As well, the Church continues to take hits from those in the secular realm, or from other religious traditions, who hate her and all she stands for. In the wake of the sexual abuse scandal, politicians are wetting their lips hoping to exploit the scandal for their political gain. Do they care about the kids? My take: not so much. (If they did, there are plenty of other institutions where the sexual and physical abuse of children is far more common, yet ignored). Of course, there is always abortion, birth control and the moral teachings of the Church for the anti-Catholic crowd to target. It has always been such, and always will be.
So, what is the response to all of this? Two words: personal sanctity. Personal sanctity is the one thing the devil can never defeat. Personal sanctity is the one thing the enemies of the Church can never overcome. Personal sanctity is the one thing those determined to undermine the Church can never undermine. Why? Because personal sanctity is personal and, as such, it is entirely within the purview of the individual under the power of God’s grace. Therefore, it cannot be touched from the outside. It can only be surrendered from within.
Be a saint!
Never surrender your personal sanctity to the madding crowd, to false friends, to enemies of Christ, or to the devil himself. Never surrender your personal sanctity to the demons of sloth or acedia (spiritual laziness), to your own personal preferences or desires. Never surrender your personal sanctity even to those who would demand that you forsake it under threat of severe consequences, the loss of a job, the loss of a friendship, the loss of any material possession, or even the loss of your life.
What does it take to live a life of personal sanctity? Courage! Courage is the one virtue possessed by all the saints. Yes, many saints excelled in many virtues, and they all excelled in quite a few. But, the one possessed by every saint was courage – courage in the face of enemies, courage in the face of temptation, courage in the face of the slings and arrows of outrageous fortune and, especially, courage in the face of themselves and their own weakness.
Why does personal sanctity require courage? We tend to think of personal sanctity as excelling in the life of prayer and chastity. Yes, of course, that is much of it. Prayer and chastity are lived mostly in the private realm of the heart and home. But, personal sanctity also includes the courage to stand as a witness for the faith against attack, the virtues of fortitude and perseverance against temptations from within and attacks from without, whether those attacks are from natural or supernatural agents.

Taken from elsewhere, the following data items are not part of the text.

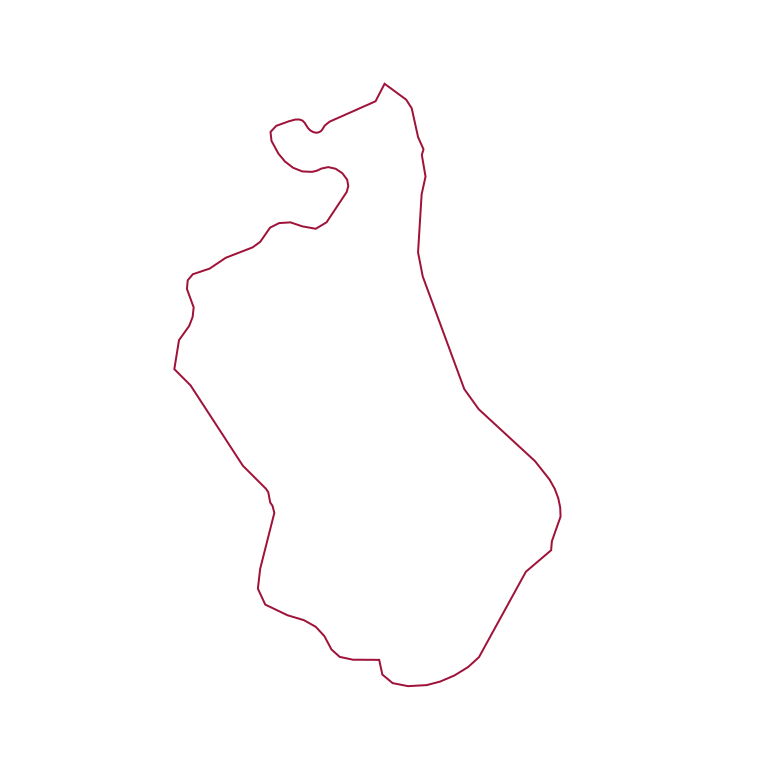 the border of Reggio Calabria, rotated 302°
{"feature_id": "ITA-5395", "entity_name": "Reggio Calabria", "entity_type": "Province", "adm_level": 1, "iso_a3": "ITA", "parent_name": "Italy", "parent_adm1": "", "projection": "equal_earth", "projection_center": [16.138, 38.244], "detail": "fine", "context": "isolated", "style": "outline", "palette": "rose", "viewbox_px": 768, "rotation_deg": 302, "n_neighbors": 0, "source": "natural_earth", "source_scale": "10m", "svg_char_len": 1330}
<svg xmlns="http://www.w3.org/2000/svg" viewBox="0 0 768 768"><g transform="rotate(302 384 384)"><path d="M638.9,225.4L636.9,252.1L632.5,261.4L611.4,282.1L604.0,293.1L598.3,294.7L581.9,309.3L564.8,315.4L513.7,343.1L495.7,359.9L422.2,454.8L412.8,477.7L398.6,552.9L390.7,575.0L385.6,584.3L379.5,592.3L372.6,598.9L365.1,604.0L339.6,609.7L331.6,613.8L300.0,603.8L202.8,609.3L188.5,605.3L174.2,598.2L161.4,589.3L151.3,579.8L140.5,564.5L134.9,549.8L136.7,536.6L147.5,526.1L133.7,503.7L129.1,491.0L131.0,480.2L138.6,467.0L141.9,454.8L141.3,441.4L136.7,424.5L134.0,400.2L143.6,385.5L161.7,376.9L216.6,359.3L221.6,354.0L223.2,350.3L230.8,343.3L232.6,339.4L239.9,307.6L280.3,220.7L285.5,198.3L312.6,186.9L330.0,188.0L339.4,186.2L348.1,182.0L360.2,166.5L367.9,162.6L375.8,163.7L389.5,175.0L407.2,182.9L430.3,200.2L439.0,203.7L456.2,204.5L464.9,209.8L471.5,219.0L474.4,231.2L479.5,243.9L490.7,249.6L527.1,250.6L533.0,248.8L537.8,244.4L540.7,236.9L540.9,228.9L538.4,221.8L533.6,216.8L529.5,214.2L525.8,210.6L521.0,202.1L519.2,192.3L520.2,182.1L523.4,172.4L530.5,159.8L537.6,154.2L545.8,155.8L556.5,164.2L561.3,168.7L563.4,171.9L564.2,175.2L563.5,178.2L560.8,183.8L560.0,187.0L560.1,190.2L560.9,192.9L562.5,195.0L564.7,196.4L566.4,196.8L571.7,196.8L577.6,198.8L619.3,227.0L638.9,225.4Z" fill="none" stroke="#9f1239" stroke-width="2"/></g></svg>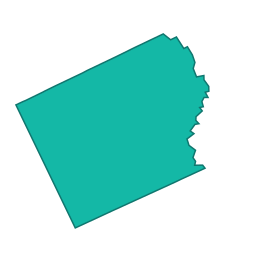 Ashley, Arkansas, United States of America (Equal Earth projection), rotated 154°
{"feature_id": "52423323B23715920537836", "entity_name": "Ashley", "entity_type": "district", "adm_level": 2, "iso_a3": "USA", "parent_name": "United States of America", "parent_adm1": "Arkansas", "projection": "equal_earth", "projection_center": [-91.919, 33.202], "detail": "fine", "context": "isolated", "style": "filled", "palette": "teal", "viewbox_px": 256, "rotation_deg": 154, "n_neighbors": 0, "source": "geoboundaries", "source_scale": "gbopen_adm2", "svg_char_len": 768}
<svg xmlns="http://www.w3.org/2000/svg" viewBox="0 0 256 256"><g transform="rotate(154 128 128)"><path d="M55.1,197.1L86.6,197.4L87.1,197.4L107.2,197.3L139.5,197.6L144.7,197.4L173.7,197.7L174.0,197.7L176.4,197.7L178.7,197.7L186.6,197.7L188.6,197.6L192.0,197.6L208.0,197.6L210.9,197.8L218.6,197.9L219.2,61.3L179.3,60.5L107.9,58.7L103.0,58.7L76.4,58.1L77.2,61.9L84.4,65.3L81.9,68.4L82.6,72.9L77.1,78.4L80.8,85.7L79.8,92.3L71.2,94.0L73.4,98.1L66.2,101.9L62.4,100.8L63.7,105.1L61.9,108.4L53.8,110.8L54.6,115.0L51.0,114.1L50.0,119.4L46.3,122.1L42.7,120.4L42.9,126.3L39.2,125.6L37.2,130.0L38.6,138.0L36.8,141.9L44.0,143.9L43.3,152.9L39.1,157.6L38.1,165.5L39.0,175.0L43.0,175.0L44.6,188.6L51.0,188.6L55.1,197.1Z" fill="#14b8a6" stroke="#0f766e" stroke-width="1.5"/></g></svg>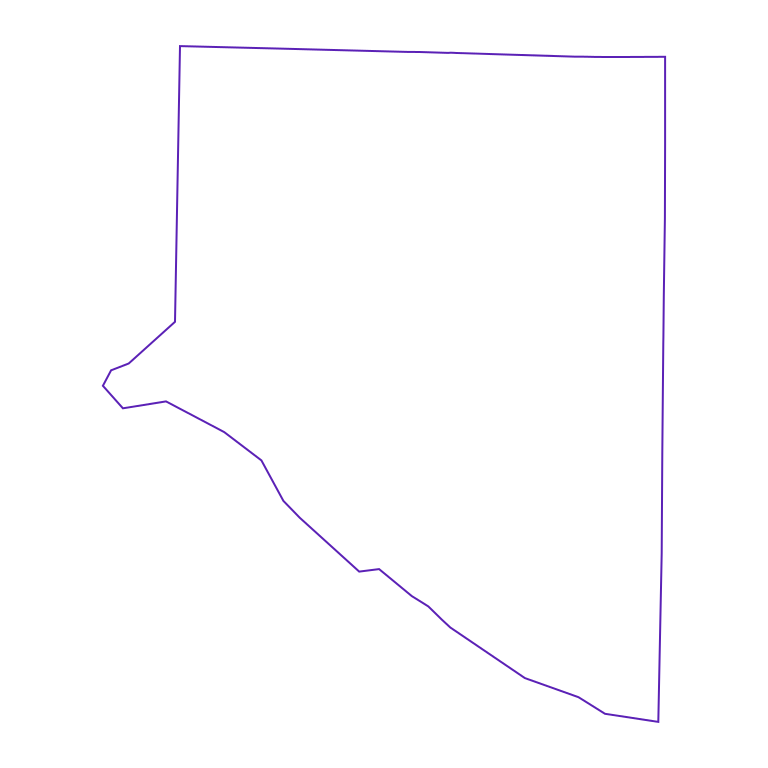 Limestone, Alabama, United States of America
{"feature_id": "52423323B63204194774288", "entity_name": "Limestone", "entity_type": "district", "adm_level": 2, "iso_a3": "USA", "parent_name": "United States of America", "parent_adm1": "Alabama", "projection": "equal_earth", "projection_center": [-86.962, 34.775], "detail": "fine", "context": "isolated", "style": "outline", "palette": "violet", "viewbox_px": 768, "rotation_deg": 0, "n_neighbors": 0, "source": "geoboundaries", "source_scale": "gbopen_adm2", "svg_char_len": 651}
<svg xmlns="http://www.w3.org/2000/svg" viewBox="0 0 768 768"><path d="M658.3,721.9L661.7,553.1L662.2,469.3L662.3,453.0L663.3,342.7L663.4,337.2L663.8,295.9L664.9,218.4L665.1,144.9L665.1,56.8L623.1,57.0L605.3,57.0L605.2,57.0L593.8,56.9L590.0,56.8L584.0,56.7L576.0,56.7L456.7,53.0L453.2,52.8L450.5,52.7L448.4,52.9L419.4,52.0L406.7,51.9L280.1,48.6L180.0,46.1L175.0,321.8L128.7,363.5L111.1,370.3L102.9,385.8L122.9,408.3L166.0,401.4L224.2,432.1L261.4,460.4L283.4,500.9L299.8,517.8L359.2,571.6L379.1,569.1L411.8,596.1L428.3,606.4L441.8,619.6L450.3,627.5L524.9,678.1L578.5,697.2L605.0,713.8L658.3,721.9Z" fill="none" stroke="#5b21b6" stroke-width="2"/></svg>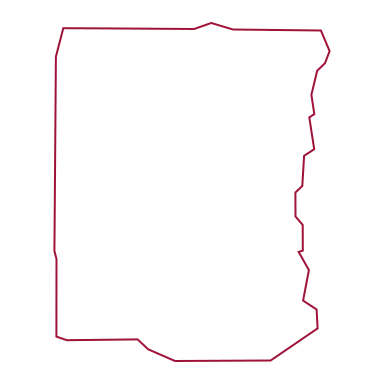 the district of Meriwether, Georgia, United States of America
{"feature_id": "52423323B31070060965001", "entity_name": "Meriwether", "entity_type": "district", "adm_level": 2, "iso_a3": "USA", "parent_name": "United States of America", "parent_adm1": "Georgia", "projection": "mercator", "projection_center": [-84.624, 33.037], "detail": "fine", "context": "isolated", "style": "outline", "palette": "rose", "viewbox_px": 384, "rotation_deg": 0, "n_neighbors": 0, "source": "geoboundaries", "source_scale": "gbopen_adm2", "svg_char_len": 528}
<svg xmlns="http://www.w3.org/2000/svg" viewBox="0 0 384 384"><path d="M320.9,30.5L233.0,29.5L211.2,23.0L194.1,29.0L105.3,28.4L63.3,28.2L55.9,56.7L54.6,228.6L54.4,250.9L56.5,259.1L56.4,336.6L66.8,340.2L137.6,339.4L148.3,349.4L175.0,361.0L270.6,360.5L317.6,328.4L316.6,309.5L303.1,300.6L308.9,270.1L298.7,251.9L302.8,250.6L302.7,224.9L295.5,216.5L295.4,192.5L302.3,186.0L304.1,155.8L314.2,149.2L309.3,117.4L314.3,114.1L311.4,94.8L317.2,70.7L325.0,63.2L329.6,51.1L320.9,30.5Z" fill="none" stroke="#9f1239" stroke-width="2"/></svg>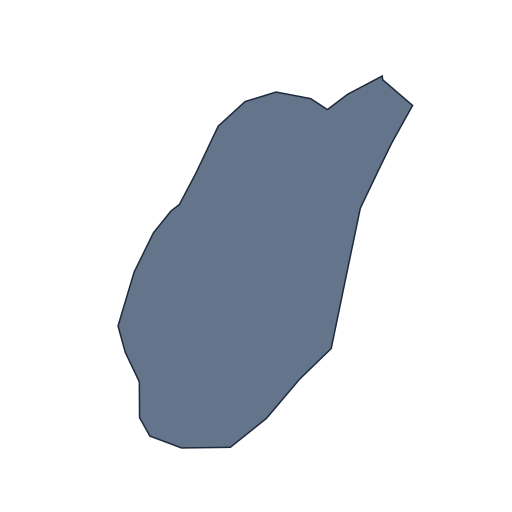 map outline of Mojkovac (Natural Earth projection), rotated 283°
{"feature_id": "MNE-1513", "entity_name": "Mojkovac", "entity_type": "Municipality", "adm_level": 1, "iso_a3": "MNE", "parent_name": "Montenegro", "parent_adm1": "", "projection": "natural_earth1", "projection_center": [19.506, 42.966], "detail": "fine", "context": "isolated", "style": "filled", "palette": "slate", "viewbox_px": 512, "rotation_deg": 283, "n_neighbors": 0, "source": "natural_earth", "source_scale": "10m", "svg_char_len": 559}
<svg xmlns="http://www.w3.org/2000/svg" viewBox="0 0 512 512"><g transform="rotate(283 256 256)"><path d="M52.7,222.9L56.6,193.2L72.3,178.9L107.2,170.6L132.6,150.4L140.8,145.9L156.8,137.3L194.4,139.7L213.0,140.9L255.4,150.8L280.8,163.1L289.0,169.8L323.6,178.9L374.1,190.0L404.0,210.6L420.3,238.7L421.6,274.0L414.7,292.6L434.2,308.9L459.8,338.5L456.2,339.8L437.9,374.7L396.5,362.8L366.9,356.0L326.1,346.9L251.7,348.5L182.8,350.1L146.0,326.3L99.9,302.6L97.7,300.8L63.8,274.0L52.2,226.5L52.7,222.9Z" fill="#64748b" stroke="#1e293b" stroke-width="1.5"/></g></svg>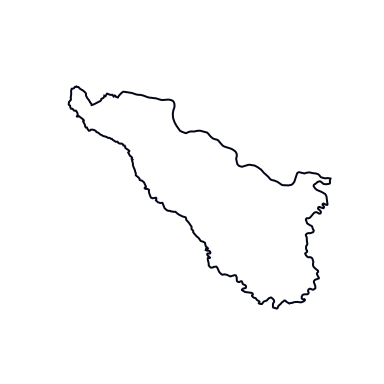 outline of Puerto Salgar, Cundinamarca, Colombia, rotated 113°
{"feature_id": "7082276B40281843469492", "entity_name": "Puerto Salgar", "entity_type": "district", "adm_level": 2, "iso_a3": "COL", "parent_name": "Colombia", "parent_adm1": "Cundinamarca", "projection": "orthographic", "projection_center": [-74.592, 5.587], "detail": "fine", "context": "isolated", "style": "outline", "palette": "ink", "viewbox_px": 384, "rotation_deg": 113, "n_neighbors": 0, "source": "geoboundaries", "source_scale": "gbopen_adm2", "svg_char_len": 5985}
<svg xmlns="http://www.w3.org/2000/svg" viewBox="0 0 384 384"><g transform="rotate(113 192 192)"><path d="M125.5,69.8L126.1,72.4L127.5,75.0L128.0,78.6L127.9,79.4L126.9,81.3L126.3,82.9L126.5,84.9L127.5,88.4L128.0,91.4L129.2,93.6L131.0,95.8L131.9,101.1L132.2,101.6L133.3,102.4L134.2,102.5L142.6,101.8L145.1,102.4L146.5,103.3L148.1,105.5L150.2,111.0L150.3,112.3L149.3,117.1L149.3,120.7L149.8,123.1L149.7,124.8L148.2,127.7L146.2,133.5L144.4,137.1L143.5,141.3L143.2,144.7L144.4,149.6L145.1,150.9L149.0,155.5L149.4,156.6L149.6,158.6L149.3,159.8L148.7,161.0L147.1,162.3L144.1,164.4L141.7,164.7L139.5,165.7L138.3,167.0L137.6,168.3L137.0,171.2L136.9,173.4L137.5,179.3L137.4,181.5L136.8,183.0L134.2,188.2L134.1,189.3L134.5,192.1L134.5,194.0L133.6,196.7L131.7,200.4L131.4,201.4L132.4,208.5L133.6,211.0L135.2,213.2L136.9,217.1L138.9,219.4L139.9,220.1L140.3,220.8L140.5,224.9L140.3,227.0L137.2,232.0L136.0,233.6L134.4,235.5L131.7,238.0L128.9,239.6L126.7,240.5L123.9,241.1L120.9,241.3L118.9,242.0L117.1,243.1L116.2,244.1L115.7,245.0L115.5,246.8L116.1,249.8L118.8,254.9L119.4,257.0L119.8,261.4L122.0,269.1L122.3,275.0L122.8,277.6L123.7,279.9L124.1,282.3L124.2,284.7L124.6,287.1L126.3,293.8L126.6,294.4L127.3,295.0L128.9,295.8L131.6,296.8L134.0,297.2L134.1,299.1L133.7,299.5L133.3,300.9L133.6,301.3L134.7,301.4L133.7,303.5L134.1,304.1L134.5,305.3L134.6,308.6L137.1,309.1L137.6,309.7L137.6,310.3L137.9,310.2L138.1,309.7L138.4,310.2L138.9,310.1L140.3,310.5L141.6,311.8L142.9,311.6L144.0,311.9L149.9,316.8L151.2,318.4L150.1,319.2L149.4,320.6L147.5,323.0L146.9,324.5L145.0,326.9L143.9,327.7L143.0,327.9L142.5,328.5L142.0,329.4L141.1,332.3L140.8,335.2L139.9,337.2L139.8,337.8L140.3,338.7L140.0,339.7L140.7,340.1L141.0,340.8L142.7,341.3L143.6,342.3L143.9,343.0L144.5,343.1L146.2,342.8L149.2,341.4L152.6,340.5L154.0,339.6L154.8,339.6L157.2,340.4L159.6,339.7L160.0,339.0L160.1,338.0L161.5,337.2L162.6,335.9L162.1,334.5L163.1,332.5L162.9,331.2L162.5,330.8L162.6,330.3L163.8,328.6L165.4,327.4L166.2,327.3L167.3,327.6L167.5,327.4L167.2,326.5L166.4,326.0L166.4,325.7L167.8,320.2L168.6,319.4L168.9,319.4L169.0,319.9L169.7,319.7L171.9,316.9L173.3,316.0L174.1,315.0L173.8,314.4L173.7,313.9L175.0,312.5L175.9,310.8L175.5,310.1L174.1,309.4L173.4,307.7L173.2,306.1L173.4,304.5L174.1,303.4L174.1,301.2L174.9,299.0L174.9,296.9L175.2,296.1L174.7,292.3L175.0,290.8L174.4,288.9L174.7,287.3L174.4,286.6L174.9,285.5L175.6,281.7L174.8,280.2L175.7,278.8L175.6,277.0L174.9,275.9L175.1,274.3L176.0,273.3L175.6,272.1L176.4,271.2L177.2,270.8L177.6,270.2L178.3,266.6L178.7,265.7L179.3,265.7L180.5,266.2L182.9,263.3L183.2,261.8L183.8,260.6L185.1,260.5L185.4,259.3L186.6,259.4L188.7,257.6L190.4,256.9L192.5,254.9L194.2,253.1L195.5,252.3L196.5,251.2L198.6,250.2L199.7,246.5L200.1,245.7L201.3,244.9L201.4,244.4L201.1,242.6L201.7,240.4L202.2,239.6L205.0,236.5L205.5,236.4L206.4,237.1L207.1,237.0L207.3,236.0L206.7,234.7L206.6,233.7L206.9,232.4L208.3,231.9L209.9,230.9L212.6,228.3L213.3,227.2L213.1,225.6L211.4,223.1L211.6,222.5L212.2,222.1L213.8,222.0L214.7,219.5L214.6,216.9L213.6,215.3L213.6,214.9L217.7,210.8L218.6,208.0L218.6,206.6L218.0,205.0L218.1,203.6L217.6,202.7L217.6,201.6L216.7,199.6L217.8,196.0L218.0,194.4L218.2,191.3L217.8,188.1L218.3,187.4L219.9,186.4L221.4,183.1L224.2,178.8L226.4,177.9L227.1,175.9L228.5,175.2L229.1,174.3L231.0,170.5L231.7,168.0L233.7,164.8L233.4,162.2L233.7,160.2L235.5,159.0L236.6,158.0L237.6,155.3L238.1,155.4L238.5,155.8L238.4,156.9L240.1,156.7L240.1,155.5L239.5,153.6L239.7,152.3L240.4,151.5L240.9,151.3L241.6,151.5L242.4,153.5L243.1,153.8L243.8,153.5L244.3,152.7L245.3,149.9L245.9,149.9L246.2,151.5L246.7,151.6L247.9,151.2L251.1,148.8L253.2,147.8L254.2,145.6L254.1,144.6L253.4,143.5L252.2,142.4L251.2,140.4L251.9,139.0L254.7,136.0L255.4,134.9L256.1,133.0L256.3,131.8L255.1,129.9L254.9,129.1L254.6,127.6L254.7,123.7L251.9,120.3L251.6,119.1L253.1,117.5L255.7,116.3L256.6,115.6L256.7,114.2L256.4,113.1L255.5,112.6L254.9,111.9L254.8,111.4L255.2,110.7L256.7,109.5L257.0,108.5L256.9,106.7L257.4,105.7L257.8,105.3L259.1,105.0L259.6,105.3L260.8,107.1L262.3,107.9L262.8,107.6L263.3,104.0L261.6,98.0L261.7,96.7L262.3,96.1L262.8,95.9L263.7,96.4L264.0,96.3L264.7,95.5L265.1,93.9L264.9,91.9L266.0,90.0L266.4,87.3L266.8,86.9L268.2,87.1L268.5,86.3L268.0,84.3L267.7,83.8L264.9,83.2L262.7,80.8L260.1,79.9L258.4,78.4L258.2,77.6L258.9,75.5L259.6,74.3L260.2,73.8L261.2,73.5L262.6,73.8L263.5,73.7L265.7,72.8L266.6,72.2L266.2,68.5L265.9,68.1L265.2,67.9L263.0,67.9L260.2,66.6L258.2,66.0L256.9,65.0L255.9,64.7L255.5,63.7L256.2,62.1L256.6,58.8L255.5,57.7L254.8,56.2L253.7,55.3L252.1,52.3L251.0,48.5L249.0,46.4L247.6,45.8L247.1,45.9L246.7,46.8L247.4,47.8L247.4,48.4L247.1,49.4L245.6,50.1L243.6,50.0L242.4,48.8L241.1,45.9L240.1,45.2L239.3,45.2L237.9,46.4L237.1,46.6L236.1,46.6L235.6,46.3L235.0,45.8L234.8,44.9L234.8,43.1L234.6,42.3L233.0,41.1L232.1,40.9L230.1,42.0L227.5,44.5L226.5,44.9L225.5,44.8L224.5,44.2L222.0,41.5L221.6,41.5L219.2,44.5L218.4,45.1L217.7,45.2L216.3,44.7L215.8,44.9L215.1,45.5L214.3,48.5L213.5,50.5L212.9,51.4L211.3,52.4L208.7,53.1L206.3,55.2L205.9,55.9L205.7,57.4L206.6,59.4L206.6,60.5L205.6,62.6L204.4,63.8L202.1,62.7L201.7,62.8L201.1,63.1L200.4,64.3L198.9,65.2L197.0,65.8L196.3,65.5L194.7,65.5L192.6,66.9L188.9,68.7L187.5,70.2L186.9,70.5L185.6,70.1L184.4,68.9L183.5,66.7L181.7,64.9L181.1,64.7L179.8,64.9L178.8,66.3L176.8,68.0L176.5,68.6L176.5,70.3L175.9,73.7L173.1,76.3L172.4,76.5L171.4,76.2L170.6,74.4L169.4,73.3L163.8,71.6L162.9,71.0L162.2,70.2L161.9,69.3L162.2,66.4L161.9,65.8L161.5,65.4L160.3,65.4L159.8,65.7L159.3,66.3L158.2,69.4L157.7,69.7L156.7,69.7L156.0,69.1L155.8,65.8L155.5,64.6L154.3,64.5L153.9,64.9L152.9,66.7L152.3,67.0L151.7,66.9L151.3,66.6L151.2,66.0L151.4,63.4L151.0,62.5L150.5,62.4L143.5,66.5L142.2,68.0L141.8,68.8L141.3,72.7L141.3,78.0L140.6,80.0L139.4,82.0L138.9,82.4L138.1,82.6L137.4,82.4L135.6,81.2L133.8,80.4L132.2,78.6L132.2,77.1L133.1,74.5L133.1,73.5L132.3,71.2L130.7,68.8L130.2,68.5L129.6,68.5L128.0,69.4L125.5,69.8Z" fill="none" stroke="#020617" stroke-width="2"/></g></svg>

The Church needs many things today. She needs faithful priests. She needs bishops with wisdom and backbones. She needs men and women willing to give everything for the gospel. She needs uncompromising catechists. She needs men and women who bring the values of the gospel to bear on the public square. All of which means, the Church needs saints.
So, my advice: don’t fret none about being politically correct or incorrect, about being a Democrat, Republican, or Independent, about being on the right or wrong side of history, about being labeled a bigot, liberal, racist, deplorable, nationalist, misogynist, socialist, homophobe, or un-American, about how many likes you get on Facebook or how many folks share your tweets. Focus on growing in personal sanctity. Because, more than anything else (besides God’s grace, ‘natch!), the Church needs saints.
Make November 1 your solemnity.
Be a saint!
Be Christ for all. Bring Christ to all. See Christ in all.